Precipitation gage values are also read from the PseudoGageVal table. These gage values are added by a forecaster running the MPE Editor through the “Add Pseudo Gage” option. These gage values are NOT processed by gage_pp. Pseudo gage values are not used by the mean field bias calculation however they are used by the local bias calculations.
Previous versions of mpe_fieldgen (through the mpe_del_gage_zeros token) removed precipitation gages which report a value of zero and have an RMOSAIC bin value which is greater than zero from all multi-sensor and gage only analyses. This filtering was replaced by other gage QC functionality.
2.4 Radar Coverage Maps (misbin Files)
Radar coverage maps (also known as misbin files) for each radar in the site’s area are found in the directory pointed to by the rfcwide_misbin_dir token. File names are of the form
misbin.xxx
where xxx = 3 char radar identifier
The radar coverage maps show which grid bins under the radar’s umbrella are “well covered” by eliminating bins in which the radar precipitation values cannot be reliably estimated. These maps attempt to remove the radar range effect problem caused by the radar’s lowest tilt overshooting the rainfall at far distances. Also, studies have shown that a radar’s effective coverage is less in the winter months than the summer months. These problems cause the radar’s effective coverage to be generally less than 230 km. These maps also remove bins which are located in areas under which the beam is blocked due to high terrain, trees and other tall objects.
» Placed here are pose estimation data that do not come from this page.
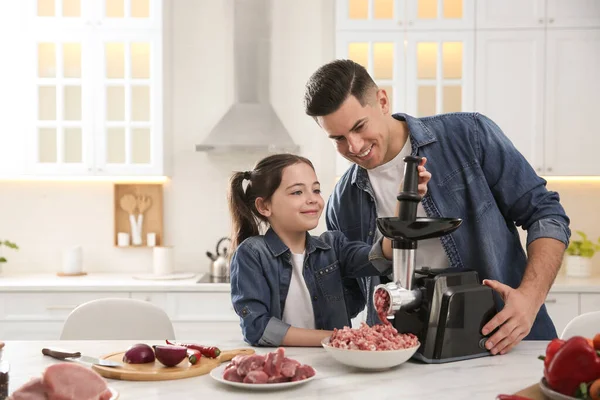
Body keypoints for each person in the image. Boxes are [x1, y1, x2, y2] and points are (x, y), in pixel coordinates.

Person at [303, 59, 571, 356]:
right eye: (338, 138)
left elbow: (546, 213)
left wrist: (530, 298)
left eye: (359, 127)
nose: (353, 147)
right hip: (408, 359)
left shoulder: (468, 135)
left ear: (382, 101)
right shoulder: (343, 201)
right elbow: (348, 300)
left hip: (506, 342)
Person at [227, 153, 431, 347]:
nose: (313, 199)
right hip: (280, 365)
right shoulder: (252, 254)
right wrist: (337, 337)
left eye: (316, 190)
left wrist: (405, 200)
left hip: (334, 363)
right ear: (264, 207)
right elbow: (258, 328)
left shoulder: (334, 246)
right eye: (297, 192)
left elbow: (381, 255)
The radar coverage maps are generated by first computing a grid of radar-derived precipitation frequencies using all available archived DPA products. The frequencies are computed by counting the number of hours in which rainfall was observed at each grid bin. The radar’s “effective coverage” is then generated by applying a threshold to this frequency grid.
The process which generates the misbin files (known as RADCLIM) is run outside of MPE. Misbin files are Big Endian format binary files consisting of a 131x131 array of 1’s and 0’s. A 1 denotes that the grid bin is “well covered”. A 0 denotes that the bin is not “well covered”. If a misbin file is not found for a radar, MPE substitutes an array of all 1’s signifying that the radar has good coverage in all bins under its umbrella.
2.5 PRISM Data
PRISM data files are found in the directory pointed to by the rfcwide_prism_dir token. File names are of the form
prism_mean_precip_siteid_MMM
where siteid = 3 char site id
MMM = 3 char month abbreviation
Before Build OB7.2, these files had names of the form
prism_MM
where MM = month number
The files are in xmrg file format. MPE opens and reads the proper PRISM data file based on the month for the date of the calculation. If the file is not found, a message is printed to the MPE_FieldGen log and an array of all 1.0s is substituted.